_ИСХОДНЫЙ ТЕКСТ_
=-=-=

На русском языке эти записи, хорошо известные всей остальной Европе, публикуются впервые. Их бы, наверное, не было, если бы не было крупнейшего немецкого поэта-романтика Брентано, современника Французской революции, Байрона и Пушкина. В общении со смертельно больной монахиней — на теле которой в последние годы ее жизни открылись стигматы — поэт провел с перерывами пять лет. Ко времени их знакомства он с решимостью возвратился в лоно католической церкви и до самой смерти своей героини (в 1824 году) жил неподалеку от Анны Катарины в небольшом городке Дюльмене, где всё записывал видения этой удивительной женщины.
К этой книге, о которой до сих пор идут споры, можно относиться по-разному. Но мне кажется, если подойти к чтению по крайней мере заинтересованно, невозможно не взволноваться. Многостраничное, подробное описание истязаний, которым солдаты подвергли Сына Человеческого, передает читателю настоящую физическую боль. Я говорю об этом потому, что при подготовке издания к печати мне выпало по просьбе редактора книги перенести в рабочие файлы текста корректорскую правку. Вспоминается, как несколько раз (а занимался я этим за городом, в Подмосковье, поздней ночью) я выбегал на крыльцо — такой невыносимой, давящей болью веяло от этих страшных, проникновенных сцен.

=-=-=

_ИСХОДНЫЕ ДАННЫЕ_
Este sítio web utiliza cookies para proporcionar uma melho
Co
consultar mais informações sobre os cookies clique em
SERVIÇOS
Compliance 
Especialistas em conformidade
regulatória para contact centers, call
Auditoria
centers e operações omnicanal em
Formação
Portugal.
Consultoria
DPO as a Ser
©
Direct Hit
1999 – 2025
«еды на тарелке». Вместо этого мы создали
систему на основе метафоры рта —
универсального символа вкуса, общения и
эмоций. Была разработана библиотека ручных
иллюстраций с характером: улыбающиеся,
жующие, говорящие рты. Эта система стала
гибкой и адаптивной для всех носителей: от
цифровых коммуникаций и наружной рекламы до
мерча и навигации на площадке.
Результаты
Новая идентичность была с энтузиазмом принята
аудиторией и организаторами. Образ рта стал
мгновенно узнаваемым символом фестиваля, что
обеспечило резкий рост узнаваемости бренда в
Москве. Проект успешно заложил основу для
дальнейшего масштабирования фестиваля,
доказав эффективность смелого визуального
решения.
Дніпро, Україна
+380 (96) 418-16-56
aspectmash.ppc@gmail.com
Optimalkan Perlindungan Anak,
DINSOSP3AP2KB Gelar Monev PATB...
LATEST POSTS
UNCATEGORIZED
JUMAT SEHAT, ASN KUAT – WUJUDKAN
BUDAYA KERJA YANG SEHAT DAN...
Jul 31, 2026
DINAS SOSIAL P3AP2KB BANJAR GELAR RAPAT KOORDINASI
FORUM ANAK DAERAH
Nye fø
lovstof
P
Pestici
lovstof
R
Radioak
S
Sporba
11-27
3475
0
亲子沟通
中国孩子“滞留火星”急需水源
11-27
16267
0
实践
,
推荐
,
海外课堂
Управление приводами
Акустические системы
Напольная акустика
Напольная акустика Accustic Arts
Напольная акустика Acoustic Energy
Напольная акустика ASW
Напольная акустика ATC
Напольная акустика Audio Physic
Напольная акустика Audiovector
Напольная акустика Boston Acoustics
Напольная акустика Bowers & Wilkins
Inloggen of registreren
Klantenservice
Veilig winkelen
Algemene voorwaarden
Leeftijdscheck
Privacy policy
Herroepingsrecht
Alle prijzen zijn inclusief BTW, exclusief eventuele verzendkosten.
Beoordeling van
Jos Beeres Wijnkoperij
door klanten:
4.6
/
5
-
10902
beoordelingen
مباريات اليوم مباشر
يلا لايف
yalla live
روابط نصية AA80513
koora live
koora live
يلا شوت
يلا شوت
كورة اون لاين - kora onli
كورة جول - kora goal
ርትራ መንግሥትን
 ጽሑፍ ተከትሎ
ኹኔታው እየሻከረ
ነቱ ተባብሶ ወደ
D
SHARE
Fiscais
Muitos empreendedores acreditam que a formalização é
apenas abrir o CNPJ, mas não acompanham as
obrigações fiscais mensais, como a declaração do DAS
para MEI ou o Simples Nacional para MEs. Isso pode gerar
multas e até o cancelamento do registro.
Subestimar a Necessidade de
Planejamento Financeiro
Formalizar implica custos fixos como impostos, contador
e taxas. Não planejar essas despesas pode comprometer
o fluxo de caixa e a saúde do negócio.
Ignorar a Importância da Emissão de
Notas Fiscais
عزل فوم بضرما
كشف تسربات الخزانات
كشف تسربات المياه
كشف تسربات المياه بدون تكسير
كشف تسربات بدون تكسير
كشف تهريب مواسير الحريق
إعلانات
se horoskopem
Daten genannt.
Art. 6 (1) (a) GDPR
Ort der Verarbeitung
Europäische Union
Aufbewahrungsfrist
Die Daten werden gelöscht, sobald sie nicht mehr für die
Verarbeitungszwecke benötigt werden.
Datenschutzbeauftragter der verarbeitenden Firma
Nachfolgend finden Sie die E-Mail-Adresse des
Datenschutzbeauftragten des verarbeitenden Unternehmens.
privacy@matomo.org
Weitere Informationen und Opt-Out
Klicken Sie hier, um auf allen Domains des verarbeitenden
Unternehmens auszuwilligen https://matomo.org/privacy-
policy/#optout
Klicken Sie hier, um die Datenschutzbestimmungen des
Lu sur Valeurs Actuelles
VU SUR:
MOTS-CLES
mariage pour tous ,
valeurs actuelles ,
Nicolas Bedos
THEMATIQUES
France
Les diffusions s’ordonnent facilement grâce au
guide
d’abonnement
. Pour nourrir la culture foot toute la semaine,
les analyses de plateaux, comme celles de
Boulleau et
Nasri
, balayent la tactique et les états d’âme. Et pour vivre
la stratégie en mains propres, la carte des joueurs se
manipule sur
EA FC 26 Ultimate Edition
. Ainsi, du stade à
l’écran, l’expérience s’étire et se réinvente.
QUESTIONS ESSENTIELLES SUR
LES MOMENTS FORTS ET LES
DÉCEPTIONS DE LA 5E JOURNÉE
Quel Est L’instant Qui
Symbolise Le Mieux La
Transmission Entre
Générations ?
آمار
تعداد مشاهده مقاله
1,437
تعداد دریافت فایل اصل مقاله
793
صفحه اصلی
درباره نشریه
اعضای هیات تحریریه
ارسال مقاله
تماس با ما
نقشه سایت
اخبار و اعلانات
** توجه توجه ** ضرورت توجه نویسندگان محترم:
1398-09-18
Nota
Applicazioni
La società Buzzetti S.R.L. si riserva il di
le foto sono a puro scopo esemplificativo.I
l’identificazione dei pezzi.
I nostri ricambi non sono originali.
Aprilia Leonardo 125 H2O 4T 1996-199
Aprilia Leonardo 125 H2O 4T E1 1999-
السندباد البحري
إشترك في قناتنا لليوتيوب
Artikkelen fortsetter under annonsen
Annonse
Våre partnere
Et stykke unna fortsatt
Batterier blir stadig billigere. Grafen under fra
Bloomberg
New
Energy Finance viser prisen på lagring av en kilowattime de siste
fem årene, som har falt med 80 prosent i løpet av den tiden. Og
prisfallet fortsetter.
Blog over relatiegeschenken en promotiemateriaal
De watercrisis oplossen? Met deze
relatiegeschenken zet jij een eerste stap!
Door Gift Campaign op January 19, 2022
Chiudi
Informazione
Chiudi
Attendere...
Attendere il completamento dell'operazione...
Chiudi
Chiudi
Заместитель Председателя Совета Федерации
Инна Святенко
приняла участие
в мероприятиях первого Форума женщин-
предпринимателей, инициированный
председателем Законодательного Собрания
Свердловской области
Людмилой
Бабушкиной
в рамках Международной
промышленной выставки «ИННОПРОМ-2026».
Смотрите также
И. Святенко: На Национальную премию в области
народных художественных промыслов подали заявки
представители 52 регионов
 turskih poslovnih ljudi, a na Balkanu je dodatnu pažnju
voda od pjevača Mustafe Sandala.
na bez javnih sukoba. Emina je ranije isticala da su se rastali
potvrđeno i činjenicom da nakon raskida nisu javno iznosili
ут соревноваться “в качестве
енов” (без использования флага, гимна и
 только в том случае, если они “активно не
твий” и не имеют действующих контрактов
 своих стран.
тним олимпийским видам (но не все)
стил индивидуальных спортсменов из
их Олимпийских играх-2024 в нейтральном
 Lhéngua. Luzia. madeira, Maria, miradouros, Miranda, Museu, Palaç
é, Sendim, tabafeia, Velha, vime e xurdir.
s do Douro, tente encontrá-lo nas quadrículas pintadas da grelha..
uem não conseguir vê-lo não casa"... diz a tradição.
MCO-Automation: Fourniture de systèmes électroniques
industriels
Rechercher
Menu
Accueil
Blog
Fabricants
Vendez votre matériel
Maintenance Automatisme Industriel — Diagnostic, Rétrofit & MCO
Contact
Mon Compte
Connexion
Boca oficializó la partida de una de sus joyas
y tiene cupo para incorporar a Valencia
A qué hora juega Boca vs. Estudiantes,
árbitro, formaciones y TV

=-=-=

_УСЛОВИЯ ЗАДАНИЙ_
a) Воспроизведите дословно фрагмент текста о Брентано: начните со слов «К этой книге, о» и остановитесь после слов «страшных, проникновенных сцен.».
b) Пожалуйста, оформите строки записей нумерованным списком, опустив пустые строки. Возьмите только строки с начала записей до строки, содержащей «систему на основе метафоры рта —», включительно.

_ОТВЕТЫ НИЖЕ_
a)
К этой книге, о которой до сих пор идут споры, можно относиться по-разному. Но мне кажется, если подойти к чтению по крайней мере заинтересованно, невозможно не взволноваться. Многостраничное, подробное описание истязаний, которым солдаты подвергли Сына Человеческого, передает читателю настоящую физическую боль. Я говорю об этом потому, что при подготовке издания к печати мне выпало по просьбе редактора книги перенести в рабочие файлы текста корректорскую правку. Вспоминается, как несколько раз (а занимался я этим за городом, в Подмосковье, поздней ночью) я выбегал на крыльцо — такой невыносимой, давящей болью веяло от этих страшных, проникновенных сцен.

b)
1. Este sítio web utiliza cookies para proporcionar uma melho
2. Co
3. consultar mais informações sobre os cookies clique em
4. SERVIÇOS
5. Compliance 
6. Especialistas em conformidade
7. regulatória para contact centers, call
8. Auditoria
9. centers e operações omnicanal em
10. Formação
11. Portugal.
12. Consultoria
13. DPO as a Ser
14. ©
15. Direct Hit
16. 1999 – 2025
17. «еды на тарелке». Вместо этого мы создали
18. систему на основе метафоры рта —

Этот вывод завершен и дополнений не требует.